What is understood from the human face? Evolving functions of the Nigaoe engine

Improving the quality of Nigaoe

Various studies into the Nigaoe engine are being pursued including the improvement of its accuracy and artistry, as well as wide-ranging applications utilizing facial data.

Drawing a Nigaoe based on verbal description

The interactive operating system can be used to draw “the envisaged face” by starting with the “average face” and adding features to it such as “slant eyes” or “large bright eyes” or by emphasizing subjective verbal impressions such as “kind impression” or “stern impression.” This allows you to draw a Nigaoe of someone in cases when there is no original photograph.

Changing the drawing style

A Nigaoe is naturally drawn with each artist’s style.
We are presently developing technology to draw Nigaoe of “a specific style” by adding exaggerations to a base Nigaoe.
This will allow us to deform or arrange a Nigaoe in the style of a shojo manga (a girls’ comic), Indian ink painting, ukiyo-e, or so that it reflects a specific artist’s style.

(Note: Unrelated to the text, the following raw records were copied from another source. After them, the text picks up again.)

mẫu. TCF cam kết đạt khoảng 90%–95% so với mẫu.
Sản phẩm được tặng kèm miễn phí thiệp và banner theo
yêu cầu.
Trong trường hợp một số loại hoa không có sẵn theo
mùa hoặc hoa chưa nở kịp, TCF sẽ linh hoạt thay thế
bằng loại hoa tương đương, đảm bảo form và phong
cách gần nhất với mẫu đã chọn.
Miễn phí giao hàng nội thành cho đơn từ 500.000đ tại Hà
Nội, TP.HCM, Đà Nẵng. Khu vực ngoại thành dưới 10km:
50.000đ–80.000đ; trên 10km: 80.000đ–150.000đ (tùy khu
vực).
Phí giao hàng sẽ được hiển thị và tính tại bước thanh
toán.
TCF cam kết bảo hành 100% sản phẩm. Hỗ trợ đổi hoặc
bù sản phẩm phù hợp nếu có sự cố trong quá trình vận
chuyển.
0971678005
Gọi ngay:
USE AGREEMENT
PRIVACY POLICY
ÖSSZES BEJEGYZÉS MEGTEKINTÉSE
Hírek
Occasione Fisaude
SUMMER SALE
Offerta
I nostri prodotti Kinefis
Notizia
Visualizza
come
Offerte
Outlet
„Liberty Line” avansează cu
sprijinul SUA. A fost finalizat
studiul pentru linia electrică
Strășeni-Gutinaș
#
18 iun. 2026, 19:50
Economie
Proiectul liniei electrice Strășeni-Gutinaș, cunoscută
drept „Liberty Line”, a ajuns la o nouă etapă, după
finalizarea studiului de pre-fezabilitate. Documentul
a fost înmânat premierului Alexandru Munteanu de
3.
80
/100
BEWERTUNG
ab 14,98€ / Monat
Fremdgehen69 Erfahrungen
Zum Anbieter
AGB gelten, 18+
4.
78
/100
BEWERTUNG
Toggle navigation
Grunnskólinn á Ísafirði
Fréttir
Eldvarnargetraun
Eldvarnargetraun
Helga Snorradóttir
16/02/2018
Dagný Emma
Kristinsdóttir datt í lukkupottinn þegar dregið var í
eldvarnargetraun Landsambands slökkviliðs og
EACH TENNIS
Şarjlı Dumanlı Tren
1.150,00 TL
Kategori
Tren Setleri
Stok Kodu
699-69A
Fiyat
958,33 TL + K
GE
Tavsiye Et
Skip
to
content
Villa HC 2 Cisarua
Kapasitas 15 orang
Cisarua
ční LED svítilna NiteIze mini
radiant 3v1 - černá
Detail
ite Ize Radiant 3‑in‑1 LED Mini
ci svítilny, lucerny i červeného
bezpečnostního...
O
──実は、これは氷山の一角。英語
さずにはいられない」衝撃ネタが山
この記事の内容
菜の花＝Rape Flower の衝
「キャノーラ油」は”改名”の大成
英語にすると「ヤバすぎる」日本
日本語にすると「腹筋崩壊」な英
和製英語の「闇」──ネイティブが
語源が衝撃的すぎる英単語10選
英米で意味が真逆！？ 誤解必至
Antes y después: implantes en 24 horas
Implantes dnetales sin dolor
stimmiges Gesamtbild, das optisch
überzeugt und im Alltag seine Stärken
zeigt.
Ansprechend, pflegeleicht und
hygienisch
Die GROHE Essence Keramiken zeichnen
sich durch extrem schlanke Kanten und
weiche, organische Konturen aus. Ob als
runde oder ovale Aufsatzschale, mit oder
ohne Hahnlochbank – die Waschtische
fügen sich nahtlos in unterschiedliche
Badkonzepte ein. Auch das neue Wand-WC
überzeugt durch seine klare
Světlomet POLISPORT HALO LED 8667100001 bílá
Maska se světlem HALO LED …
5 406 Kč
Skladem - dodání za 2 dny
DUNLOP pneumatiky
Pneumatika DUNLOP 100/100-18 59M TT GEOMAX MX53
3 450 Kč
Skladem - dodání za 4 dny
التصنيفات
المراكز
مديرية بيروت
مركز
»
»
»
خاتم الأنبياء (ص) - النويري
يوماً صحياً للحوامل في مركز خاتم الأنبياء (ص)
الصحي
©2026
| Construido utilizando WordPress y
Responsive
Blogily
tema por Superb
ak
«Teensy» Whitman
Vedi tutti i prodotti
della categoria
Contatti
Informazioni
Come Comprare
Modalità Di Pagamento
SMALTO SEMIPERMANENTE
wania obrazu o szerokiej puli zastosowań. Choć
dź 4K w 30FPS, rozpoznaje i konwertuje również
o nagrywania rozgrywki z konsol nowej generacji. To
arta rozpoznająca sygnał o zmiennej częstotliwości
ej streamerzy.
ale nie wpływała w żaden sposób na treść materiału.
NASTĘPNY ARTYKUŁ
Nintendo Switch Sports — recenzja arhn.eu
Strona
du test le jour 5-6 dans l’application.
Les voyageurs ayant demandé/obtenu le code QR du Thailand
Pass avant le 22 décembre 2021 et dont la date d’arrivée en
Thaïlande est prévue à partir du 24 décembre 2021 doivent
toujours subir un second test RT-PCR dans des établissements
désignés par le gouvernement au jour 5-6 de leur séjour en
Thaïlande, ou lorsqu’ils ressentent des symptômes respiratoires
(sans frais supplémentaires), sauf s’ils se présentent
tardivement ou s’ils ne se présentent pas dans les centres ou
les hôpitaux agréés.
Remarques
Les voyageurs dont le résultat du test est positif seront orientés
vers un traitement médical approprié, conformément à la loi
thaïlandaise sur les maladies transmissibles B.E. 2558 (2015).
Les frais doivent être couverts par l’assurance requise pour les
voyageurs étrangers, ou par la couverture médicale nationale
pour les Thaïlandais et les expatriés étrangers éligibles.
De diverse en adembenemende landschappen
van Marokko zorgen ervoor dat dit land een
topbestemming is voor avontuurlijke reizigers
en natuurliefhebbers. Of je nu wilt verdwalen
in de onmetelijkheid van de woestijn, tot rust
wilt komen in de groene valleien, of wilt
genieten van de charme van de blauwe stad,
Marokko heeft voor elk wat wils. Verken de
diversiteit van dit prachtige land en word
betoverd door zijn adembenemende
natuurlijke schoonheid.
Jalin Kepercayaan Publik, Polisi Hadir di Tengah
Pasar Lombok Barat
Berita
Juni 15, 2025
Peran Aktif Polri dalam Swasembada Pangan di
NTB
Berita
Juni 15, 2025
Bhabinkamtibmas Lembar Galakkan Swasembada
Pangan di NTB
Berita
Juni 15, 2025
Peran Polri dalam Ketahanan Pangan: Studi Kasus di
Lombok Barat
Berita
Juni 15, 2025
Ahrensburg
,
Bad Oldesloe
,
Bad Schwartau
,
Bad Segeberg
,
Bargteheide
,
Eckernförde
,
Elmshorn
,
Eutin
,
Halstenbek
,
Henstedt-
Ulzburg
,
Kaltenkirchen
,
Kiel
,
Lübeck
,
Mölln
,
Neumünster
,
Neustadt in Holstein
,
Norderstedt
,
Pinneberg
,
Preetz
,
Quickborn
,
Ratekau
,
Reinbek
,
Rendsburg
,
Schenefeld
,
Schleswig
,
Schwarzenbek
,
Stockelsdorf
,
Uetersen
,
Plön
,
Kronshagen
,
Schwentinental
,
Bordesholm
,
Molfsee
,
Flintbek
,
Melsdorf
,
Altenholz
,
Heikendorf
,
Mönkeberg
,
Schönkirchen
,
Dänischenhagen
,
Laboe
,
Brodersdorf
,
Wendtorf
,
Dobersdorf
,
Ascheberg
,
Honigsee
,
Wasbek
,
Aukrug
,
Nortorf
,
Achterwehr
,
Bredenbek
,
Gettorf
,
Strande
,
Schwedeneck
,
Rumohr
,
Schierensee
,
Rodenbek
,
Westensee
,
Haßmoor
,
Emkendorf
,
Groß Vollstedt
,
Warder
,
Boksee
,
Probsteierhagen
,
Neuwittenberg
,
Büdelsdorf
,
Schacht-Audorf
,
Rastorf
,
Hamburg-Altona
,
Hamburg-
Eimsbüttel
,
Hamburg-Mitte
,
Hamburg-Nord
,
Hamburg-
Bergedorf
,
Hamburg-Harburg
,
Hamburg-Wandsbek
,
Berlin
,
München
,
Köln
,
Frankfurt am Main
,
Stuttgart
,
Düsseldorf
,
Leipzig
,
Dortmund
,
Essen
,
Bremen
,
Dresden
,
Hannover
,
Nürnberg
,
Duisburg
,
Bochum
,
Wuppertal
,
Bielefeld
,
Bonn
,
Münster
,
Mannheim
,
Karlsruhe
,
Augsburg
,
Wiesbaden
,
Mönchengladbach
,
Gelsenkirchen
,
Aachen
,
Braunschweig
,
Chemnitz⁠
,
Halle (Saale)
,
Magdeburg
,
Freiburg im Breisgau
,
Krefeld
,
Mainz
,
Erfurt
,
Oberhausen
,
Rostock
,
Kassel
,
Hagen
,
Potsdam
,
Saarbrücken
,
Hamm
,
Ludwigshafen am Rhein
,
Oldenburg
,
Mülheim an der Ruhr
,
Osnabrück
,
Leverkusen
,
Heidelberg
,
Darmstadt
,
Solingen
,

Improving the accuracy of the average face

While our existing average face employs an average model of 300 Japanese people, by increasing the population in terms of diversity or size, or changing attributes according to need, we can derive the requisite average face and draw a high accuracy Nigaoe suited to individual purpose.

Various types of retrieval of similar faces

Retrieval of faces based on an objective “similar or dissimilar” judgment can be performed that would be difficult to make with actual photographs. This can also be applied in the entertainment field, such as to check how much you resemble a celebrity, cast actors according to your image for the role, or check the degree to which your face fits into a certain stereotype such as a “horse-like” face.
Based on differences in how the top portion of the face develops compared to the bottom portion, we can estimate the development of a child’s face into an adult’s face, enabling the search of the pair of parent and child from multiple faces.